Microsoft is seeking Data Research Engineers to join their Multimodal team, focused on building next-generation foundation models across various modalities. The role involves collaborating with scientists and engineers to curate and analyze multimodal data, developing data collection strategies, and ensuring dataset quality aligns with ethical standards.
Responsibilities
• Create high-quality datasets for training and evaluation; run experiments on new datasets (data ablations) to assess their impact and determine the most effective data
• Develop and maintain scalable data pipelines for multimodal ingestion, preprocessing, filtering, and annotation
• Analyze real-world multimodal datasets to assess quality, diversity, relevance, and identify areas for improvement
• Build lightweight tools and workflows for dataset auditing, visualization, and versioning
• Collaborate with Safety, Ethics, and Governance teams to ensure datasets meet standards for quality, privacy, and responsible AI practices
• Embody our culture and values
Skills
• Bachelor's Degree in AI, Computer Science, Data Science, Statistics, Physics, Engineering, or related technical discipline AND 4+ years technical engineering experience with coding in languages including, but not limited to, Python and common data libraries (Pandas, NumPy, etc.) OR equivalent experience.

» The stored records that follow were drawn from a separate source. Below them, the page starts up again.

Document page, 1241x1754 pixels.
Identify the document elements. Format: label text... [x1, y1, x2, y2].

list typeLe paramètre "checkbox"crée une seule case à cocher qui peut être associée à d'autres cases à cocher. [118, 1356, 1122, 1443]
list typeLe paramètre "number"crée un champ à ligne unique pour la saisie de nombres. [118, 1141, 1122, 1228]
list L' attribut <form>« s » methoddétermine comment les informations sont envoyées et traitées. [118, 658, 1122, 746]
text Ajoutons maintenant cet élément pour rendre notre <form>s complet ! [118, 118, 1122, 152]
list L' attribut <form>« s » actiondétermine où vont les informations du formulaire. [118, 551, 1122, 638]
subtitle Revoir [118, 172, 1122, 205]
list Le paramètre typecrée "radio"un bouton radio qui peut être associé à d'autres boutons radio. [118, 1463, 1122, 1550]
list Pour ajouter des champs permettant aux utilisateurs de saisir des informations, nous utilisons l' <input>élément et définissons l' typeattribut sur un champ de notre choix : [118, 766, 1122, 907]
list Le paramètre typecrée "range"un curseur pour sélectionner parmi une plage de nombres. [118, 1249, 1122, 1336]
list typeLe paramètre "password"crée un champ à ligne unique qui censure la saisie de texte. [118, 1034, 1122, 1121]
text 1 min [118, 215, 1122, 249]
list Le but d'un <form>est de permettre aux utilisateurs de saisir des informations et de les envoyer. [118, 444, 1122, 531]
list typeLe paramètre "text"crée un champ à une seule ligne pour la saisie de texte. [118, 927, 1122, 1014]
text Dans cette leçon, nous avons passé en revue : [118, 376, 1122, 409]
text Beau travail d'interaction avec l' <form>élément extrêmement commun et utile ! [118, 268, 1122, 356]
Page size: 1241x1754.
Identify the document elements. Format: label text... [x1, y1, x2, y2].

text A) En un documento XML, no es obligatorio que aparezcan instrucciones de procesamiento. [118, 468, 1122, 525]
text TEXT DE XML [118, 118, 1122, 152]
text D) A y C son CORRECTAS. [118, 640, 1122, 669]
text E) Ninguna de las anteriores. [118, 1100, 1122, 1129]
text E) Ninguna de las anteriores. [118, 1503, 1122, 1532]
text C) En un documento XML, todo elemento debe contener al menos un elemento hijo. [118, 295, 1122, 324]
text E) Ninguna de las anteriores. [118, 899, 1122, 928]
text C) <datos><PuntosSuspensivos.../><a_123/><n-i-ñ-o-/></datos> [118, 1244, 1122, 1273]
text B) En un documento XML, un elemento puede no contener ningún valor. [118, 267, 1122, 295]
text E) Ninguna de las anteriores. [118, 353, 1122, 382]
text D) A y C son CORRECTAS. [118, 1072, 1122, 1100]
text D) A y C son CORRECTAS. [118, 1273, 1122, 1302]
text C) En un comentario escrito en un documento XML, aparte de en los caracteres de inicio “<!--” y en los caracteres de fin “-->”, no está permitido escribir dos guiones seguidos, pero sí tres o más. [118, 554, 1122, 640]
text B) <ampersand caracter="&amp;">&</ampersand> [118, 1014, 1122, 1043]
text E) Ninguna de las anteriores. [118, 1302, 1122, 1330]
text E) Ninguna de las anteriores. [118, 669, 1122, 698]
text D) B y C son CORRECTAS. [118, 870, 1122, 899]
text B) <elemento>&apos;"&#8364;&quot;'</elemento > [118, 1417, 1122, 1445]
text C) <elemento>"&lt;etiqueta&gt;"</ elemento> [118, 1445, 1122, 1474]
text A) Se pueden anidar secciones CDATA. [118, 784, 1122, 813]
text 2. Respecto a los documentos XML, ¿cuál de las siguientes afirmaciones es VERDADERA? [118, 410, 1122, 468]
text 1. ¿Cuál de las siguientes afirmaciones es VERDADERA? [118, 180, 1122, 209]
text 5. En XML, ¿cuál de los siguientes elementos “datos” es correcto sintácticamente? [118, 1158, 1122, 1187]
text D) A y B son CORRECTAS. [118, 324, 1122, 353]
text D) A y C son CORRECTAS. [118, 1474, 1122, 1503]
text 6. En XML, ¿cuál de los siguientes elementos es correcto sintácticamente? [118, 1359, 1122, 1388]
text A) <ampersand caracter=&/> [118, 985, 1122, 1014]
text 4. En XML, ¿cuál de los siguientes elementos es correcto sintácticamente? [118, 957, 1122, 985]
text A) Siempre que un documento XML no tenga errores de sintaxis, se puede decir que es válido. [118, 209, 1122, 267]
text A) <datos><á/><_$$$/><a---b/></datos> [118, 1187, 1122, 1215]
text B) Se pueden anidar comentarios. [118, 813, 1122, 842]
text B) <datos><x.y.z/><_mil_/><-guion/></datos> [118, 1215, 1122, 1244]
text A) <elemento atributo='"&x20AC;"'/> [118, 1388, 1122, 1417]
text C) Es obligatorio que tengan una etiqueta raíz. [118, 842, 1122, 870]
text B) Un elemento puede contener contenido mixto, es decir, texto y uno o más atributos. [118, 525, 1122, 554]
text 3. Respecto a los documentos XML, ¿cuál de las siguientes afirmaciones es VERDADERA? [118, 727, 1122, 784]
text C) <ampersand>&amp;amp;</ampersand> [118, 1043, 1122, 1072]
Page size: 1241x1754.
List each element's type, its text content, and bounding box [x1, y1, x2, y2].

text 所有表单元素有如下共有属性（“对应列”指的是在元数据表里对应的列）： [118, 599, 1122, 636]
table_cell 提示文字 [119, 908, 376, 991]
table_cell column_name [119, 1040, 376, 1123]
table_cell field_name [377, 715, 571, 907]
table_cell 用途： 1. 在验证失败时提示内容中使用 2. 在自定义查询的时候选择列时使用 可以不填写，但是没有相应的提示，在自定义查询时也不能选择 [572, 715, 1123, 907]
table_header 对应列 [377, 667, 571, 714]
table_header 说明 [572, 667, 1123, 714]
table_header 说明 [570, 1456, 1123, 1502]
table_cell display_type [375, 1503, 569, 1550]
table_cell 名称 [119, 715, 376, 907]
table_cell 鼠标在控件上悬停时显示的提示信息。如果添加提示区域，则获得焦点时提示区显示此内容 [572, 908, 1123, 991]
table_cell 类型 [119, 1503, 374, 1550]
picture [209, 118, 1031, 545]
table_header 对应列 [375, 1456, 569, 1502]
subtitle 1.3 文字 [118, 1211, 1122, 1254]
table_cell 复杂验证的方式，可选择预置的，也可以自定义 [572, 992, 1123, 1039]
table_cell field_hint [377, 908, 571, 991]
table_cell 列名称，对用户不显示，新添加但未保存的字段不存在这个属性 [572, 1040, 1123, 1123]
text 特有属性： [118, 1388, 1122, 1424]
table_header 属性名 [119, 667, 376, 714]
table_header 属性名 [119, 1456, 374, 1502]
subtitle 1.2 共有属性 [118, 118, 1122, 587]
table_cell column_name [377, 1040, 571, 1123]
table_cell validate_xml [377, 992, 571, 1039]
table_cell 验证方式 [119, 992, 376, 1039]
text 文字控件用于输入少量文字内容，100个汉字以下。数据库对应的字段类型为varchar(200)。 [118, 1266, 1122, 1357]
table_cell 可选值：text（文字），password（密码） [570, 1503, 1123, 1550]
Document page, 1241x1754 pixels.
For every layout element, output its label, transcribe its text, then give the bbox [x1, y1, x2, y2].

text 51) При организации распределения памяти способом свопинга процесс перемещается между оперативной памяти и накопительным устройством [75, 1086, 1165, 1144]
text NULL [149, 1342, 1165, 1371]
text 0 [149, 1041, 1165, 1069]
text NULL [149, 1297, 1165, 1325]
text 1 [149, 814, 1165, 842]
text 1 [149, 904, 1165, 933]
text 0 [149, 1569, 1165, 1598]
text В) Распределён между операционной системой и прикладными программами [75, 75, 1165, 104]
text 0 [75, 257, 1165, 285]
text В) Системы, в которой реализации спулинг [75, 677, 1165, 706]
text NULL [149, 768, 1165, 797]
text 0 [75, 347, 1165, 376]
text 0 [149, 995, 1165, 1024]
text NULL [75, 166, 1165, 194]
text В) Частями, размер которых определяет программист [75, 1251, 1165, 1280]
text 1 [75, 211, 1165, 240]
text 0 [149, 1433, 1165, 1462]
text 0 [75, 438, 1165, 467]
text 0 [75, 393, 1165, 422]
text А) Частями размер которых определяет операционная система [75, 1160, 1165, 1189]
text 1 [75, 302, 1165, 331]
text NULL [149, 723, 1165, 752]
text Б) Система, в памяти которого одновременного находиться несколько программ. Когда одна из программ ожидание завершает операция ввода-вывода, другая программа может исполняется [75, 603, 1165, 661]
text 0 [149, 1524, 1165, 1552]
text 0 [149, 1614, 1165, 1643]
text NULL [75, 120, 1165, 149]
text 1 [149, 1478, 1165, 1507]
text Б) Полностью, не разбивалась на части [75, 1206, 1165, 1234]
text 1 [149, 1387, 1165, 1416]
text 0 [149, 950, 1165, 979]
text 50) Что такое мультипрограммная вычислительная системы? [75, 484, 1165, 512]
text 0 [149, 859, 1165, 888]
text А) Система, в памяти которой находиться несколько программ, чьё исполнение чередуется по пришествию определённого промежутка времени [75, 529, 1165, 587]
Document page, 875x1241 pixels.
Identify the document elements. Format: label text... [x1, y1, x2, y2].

• Master's Degree in in AI, Computer Science, Data Science, Statistics, Physics, Engineering, or related technical discipline AND 8+ years technical engineering experience with coding in languages including, but not limited to, Python and common data libraries (Pandas, NumPy, etc.) OR Bachelor's Degree in AI, Computer Science, Data Science, Statistics, Physics, Engineering, or related technical discipline AND 12+ years technical engineering experience with coding in languages including, but not limited to, Python and common data libraries (Pandas, NumPy, etc.) OR equivalent experience.
• 2+ years of experience in data analysis or data engineering, including work with large-scale datasets that are unstructured or semi-structured.
• Proficiency in statistics and exploratory data analysis methods.
• Familiarity with data processing frameworks such as Spark, Ray, or Apache Beam.
• Ability to communicate technical findings clearly to research and product teams.
Benefits
• Certain roles may be eligible for benefits and other compensation.
Company Overview
• Microsoft is a software corporation that develops, manufactures, licenses, supports, and sells a range of software products and services. It was founded in 1975, and is headquartered in Redmond, Washington, USA, with a workforce of 10001+ employees. Its website is https://www.microsoft.com.
Company H1B Sponsorship
• Microsoft has a track record of offering H1B sponsorships, with 7425 in 2025, 9343 in 2024, 7677 in 2023, 11403 in 2022, 7210 in 2021, 7852 in 2020. Please note that this does not guarantee sponsorship for this specific role.